Con siete homicidios registrados en los primeros días de agosto, el director de la Policía Municipal, Julio Salas, presume una tendencia favorable en Chihuahua capital; sin embargo, el dato resulta insuficiente para echar las campanas al vuelo, especialmente porque en meses anteriores también se arrancó con cifras cercanas o incluso por debajo de la meta y posteriormente la violencia terminó disparándose.
El comisario destacó una reducción del 33 por ciento en homicidios durante los primeros 10 días de agosto respecto al mismo periodo de 2025, además de disminuciones en distintos delitos. No obstante, el comportamiento de la violencia no se define por los primeros días del mes, sino por cómo termina.

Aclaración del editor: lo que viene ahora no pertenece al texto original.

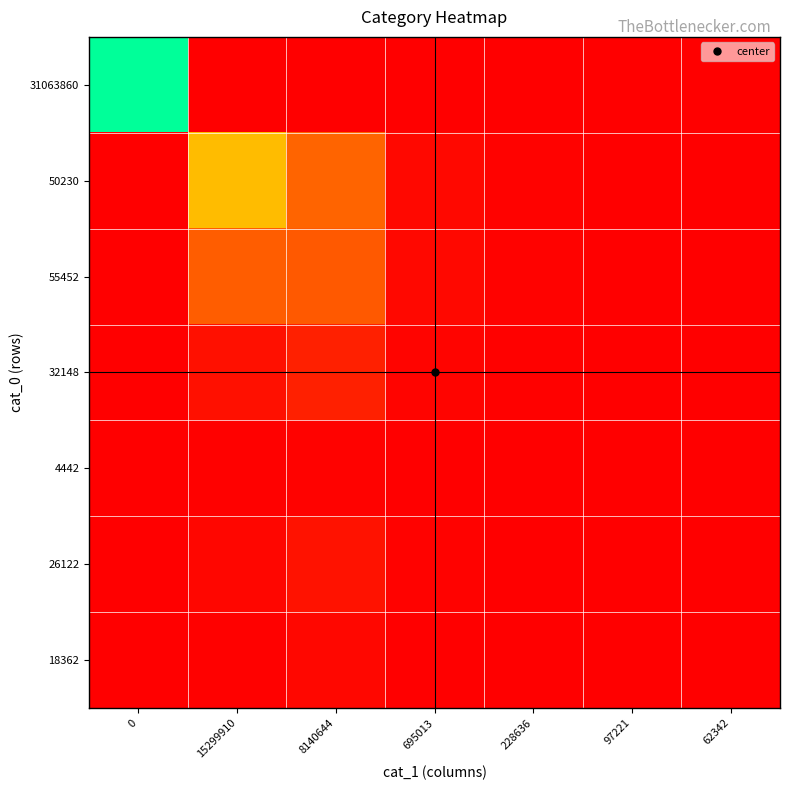

How many data points does each series have?

7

El antecedente reciente debería llamar a la prudencia: empezar con pocos homicidios no garantiza cerrar con buenos números. De hecho, la propia corporación ha enfrentado meses en los que el panorama inicial parecía favorable y terminó revirtiéndose.
Por ello, más que minimizar siete homicidios como un indicador positivo, el dato debería servir para reforzar la estrategia y evitar que la tendencia vuelva a cambiar. Siete personas asesinadas siguen siendo siete familias afectadas, y la meta tendría que ser reducir de manera sostenida la violencia, no presumir cifras parciales antes de que termine el mes.